UFC on FOX 2 Results: 5 Things Demian Maia Needs to Improve on
Last night, former UFC title challenger Demian Maia looked to be half the fighter he once was.
At UFC on FOX 2, Maia took on budding contender Chris Weidman, who on just 11 days notice, managed to eek out a decision over the tested veteran, who had an ample amount of time to prepare for such a momentous occasion.
This Brazilian jiu-jitsu whiz first stormed through the Octagon with a 5-0 streak, all victories coming by way of submission.
Now, Maia has gone 3-3 in his last six outings and has failed to finish a fight in nearly three years.
Maia needs to turn a corner here—and soon—otherwise, his career will be in jeopardy.
You can only be so effective on the ground if you can bring your opponents there.
In the past, Maia's wrestling was on par with even some of the best grapplers in his division. In Chael Sonnen's return to the Octagon, Maia took Sonnen to the canvas off a trip and deftly put him in a triangle choke, submitting him inside of the first round.
It looks almost as if Maia's game has been slowly deteriorating over his last few fights.
In a division full of top notch wrestlers, the need to be more well adept on the ground, in all areas, is as crucial as ever.
Part of the mystique of Maia before was the fact that he could finish any opponent at any given time on the mat. However, somewhere along the line, the jiu-jitsu prowess of Maia became less and less evident.
Granted, he's faced some stern competition as of late, with his lone losses coming at the hands of Nate Marquardt, Anderson Silva, Mark Munoz and now Chris Weidman, respectively.
However, even against lesser competitors such as Kendall Grove, Dan Miller and Mario Miranda, Maia has failed to so much as threaten these men with anything too significant. It's a strange change of pace for the Sao Paulo native, but only time will tell if he can make his way back to the top in impressive fashion.
Even in his loss against Mark Munoz, people raved about the striking skills of Maia and how vastly he's improved over the years.
Now, it seems as though all that work has gone out the window.
Maia showed a certain air of confidence in his bout with Munoz, stalking the heavy hitting wrestler with long jabs and looping hooks, coupled with some great footwork and hard kicks both to the head and body.
Since then, Maia's striking skills have looked rudimentary at best. Predictable and a bit more sloppy, the slow decline of the once world renowned fighter continues.
It's clear that there just seems to be "something" lacking.
The once promising jiu-jitsu whiz has failed to wow spectators in some of his recent outings, seemingly going through the motions of the bout and hoping that his talent is enough to get through the win.
Obviously, a battle with Michael Bisping would have garnered more attention from Maia, though Weidman has since proven to be a formidable opponent himself.
Let it be a lesson learned for Maia to not take an opponent lightly, even if it is on short notice. The most boggling of all things was the fact that Maia tired as the bout wore on, though he had an ample amount of time to prepare.
Cutting to Welterweight
Maia has in the past spoke about his desires to venture to the welterweight division.

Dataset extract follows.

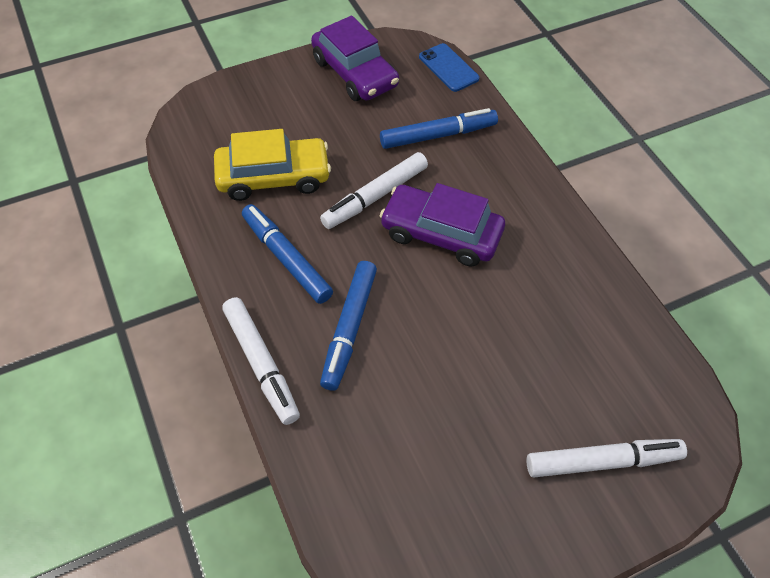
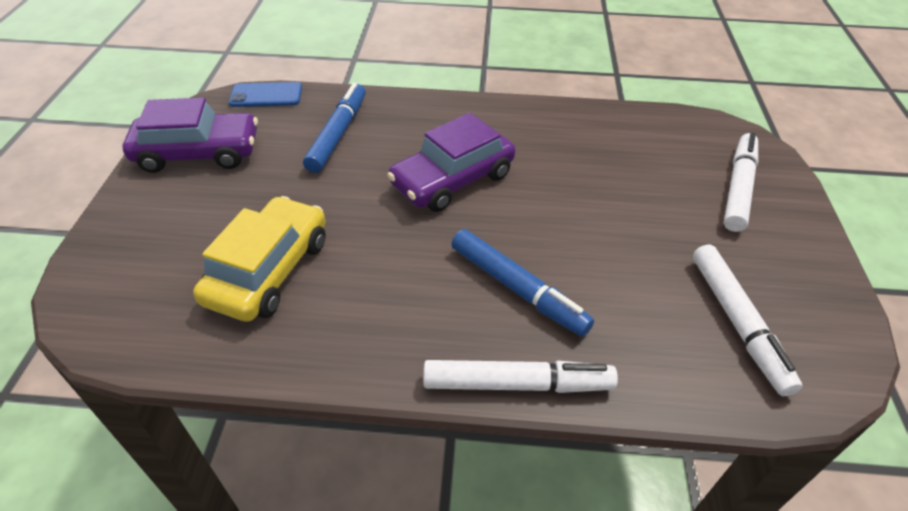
camera: 60 degrees left, 10 degrees down
blue marker [242,204,333,304] -> none
white marker [320,152,428,229] -> white marker moved to [693,245,803,396]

It wouldn't seem likely that the 34-year-old has any interest in working himself back up the ladder of the middleweight division all over again.
Outside of guys like Nick Diaz, Carlos Condit and Jake Ellenberger, there really doesn't exist too many viable contenders for champion George St-Pierre to take on.
Should Maia make the journey to 170-pounds, expect him to be just a few impressive wins away towards the top of the ladder.